Edith Kermit Carow Roosevelt (1861 - 1948), second wife of Theodore Roosevelt, was First Lady of the United States from 1901 to 1909.

Edith Kermit Carow knew Theodore Roosevelt from infancy; as a toddler she became a playmate of his younger sister Corinne. Born in Connecticut, daughter of Charles and Gertrude Tyler Carow, she grew up in an old New York City brownstone on Union Square -- an environment of comfort and tradition. Throughout childhood she and "Teedie" were in and out of each other's houses.

Attending Miss Comstock's school, she acquired the proper finishing touch for a young lady of that era. A quiet girl who loved books, she was often Theodore's companion for summer outings at Oyster Bay, Long Island; but this ended when he entered Harvard College. Although she attended his wedding to Alice Hathaway Lee in 1880, their lives ran separately until 1885, when he was a young widower with an infant daughter, Alice.

He and Edith were married in London in December 1886. They settled down in a house on Sagamore Hill, at Oyster Bay, headquarters for a family that added five children in ten years: Theodore, Kermit, Ethel, Archibald, and Quentin. Throughout Roosevelt's intensely active career, family life remained close and entirely delightful.

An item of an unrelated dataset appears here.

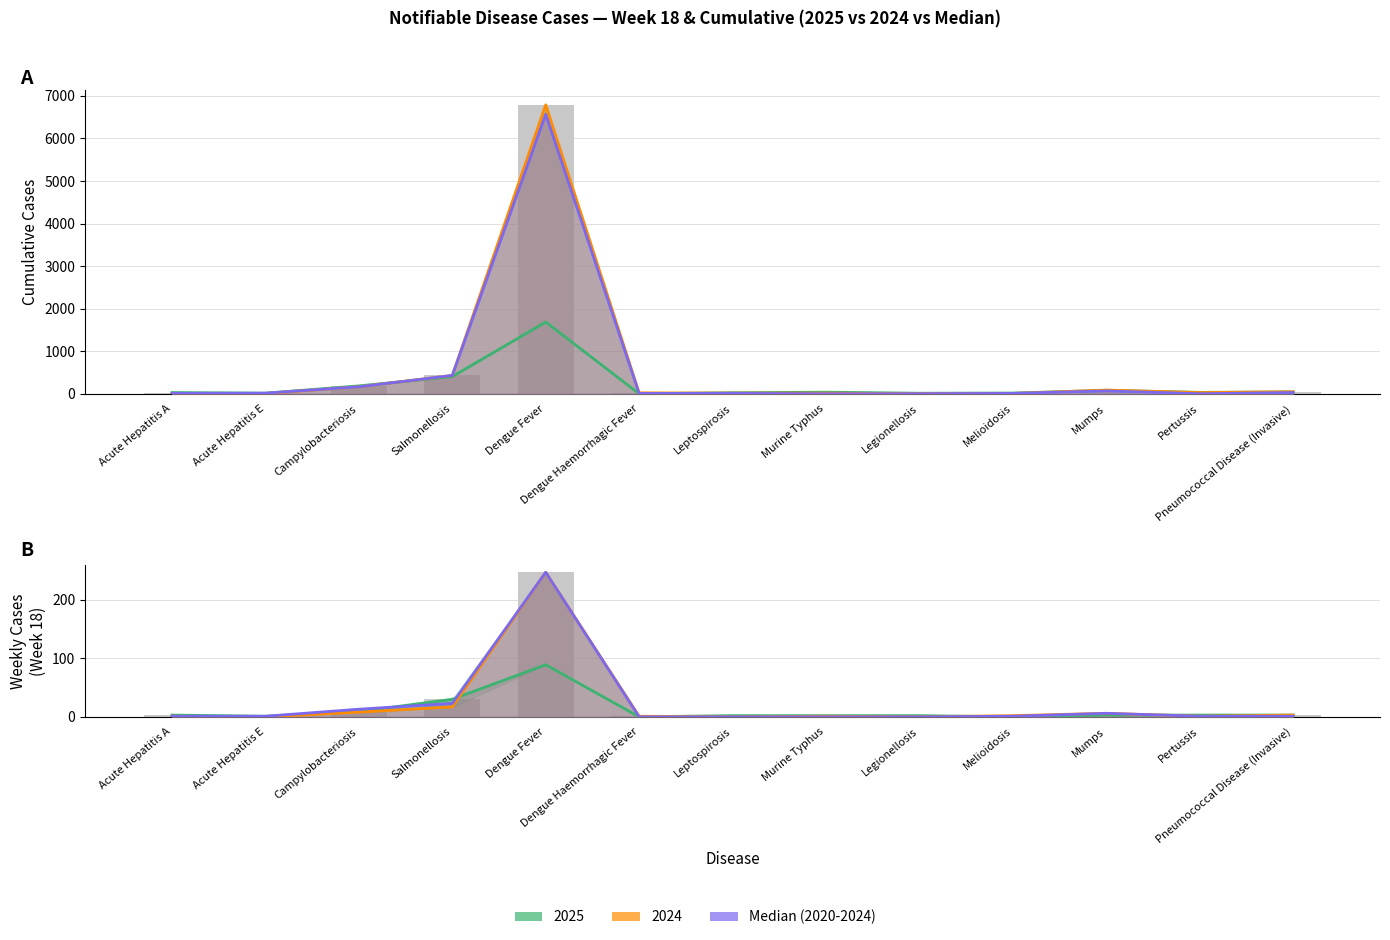

What is the maximum value shown in the chart?

6789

After William McKinley's assassination, Mrs. Roosevelt assumed her new duties as First Lady with characteristic dignity. She meant to guard the privacy of a family that attracted everyone's interest, and she tried to keep reporters outside her domain. The public, in consequence, heard little of the vigor of her character, her sound judgment, her efficient household management.

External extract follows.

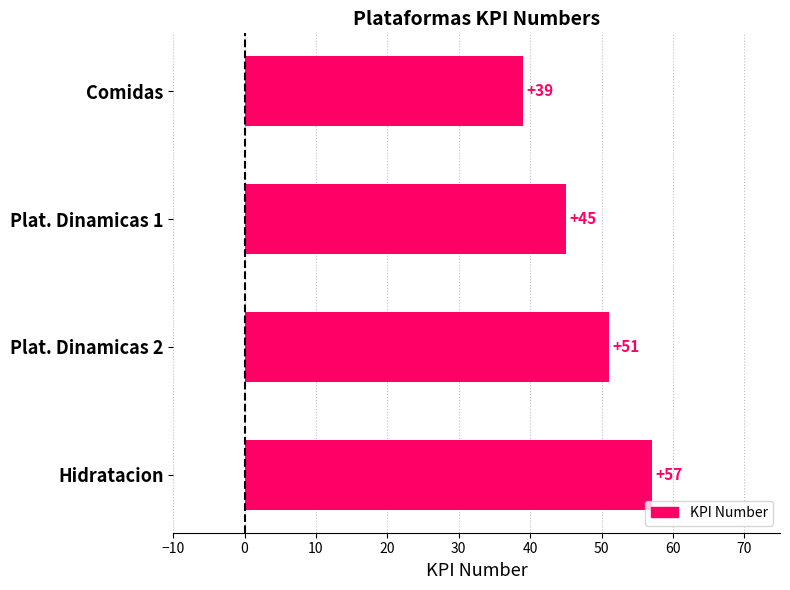

Approximately how many times larger is the value at Hidratacion compared to Comidas?

1.5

But in this administration the White House was unmistakably the social center of the land. Beyond the formal occasions, smaller parties brought together distinguished men and women from varied walks of life. Two family events were highlights: the wedding of "Princess Alice" to Nicholas Longworth, and Ethel's debut. A perceptive aide described the First Lady as "always the gentle, high-bred hostess; smiling often at what went on about her, yet never critical of the ignorant and tolerant always of the little insincerities of political life."

After his death in 1919, she traveled abroad but always returned to Sagamore Hill as her home. She kept till the end her interest in the Needlework Guild, a charity which provided garments for the poor, and in the work of Christ Church at Oyster Bay. She died on September 30, 1948, at the age of 87.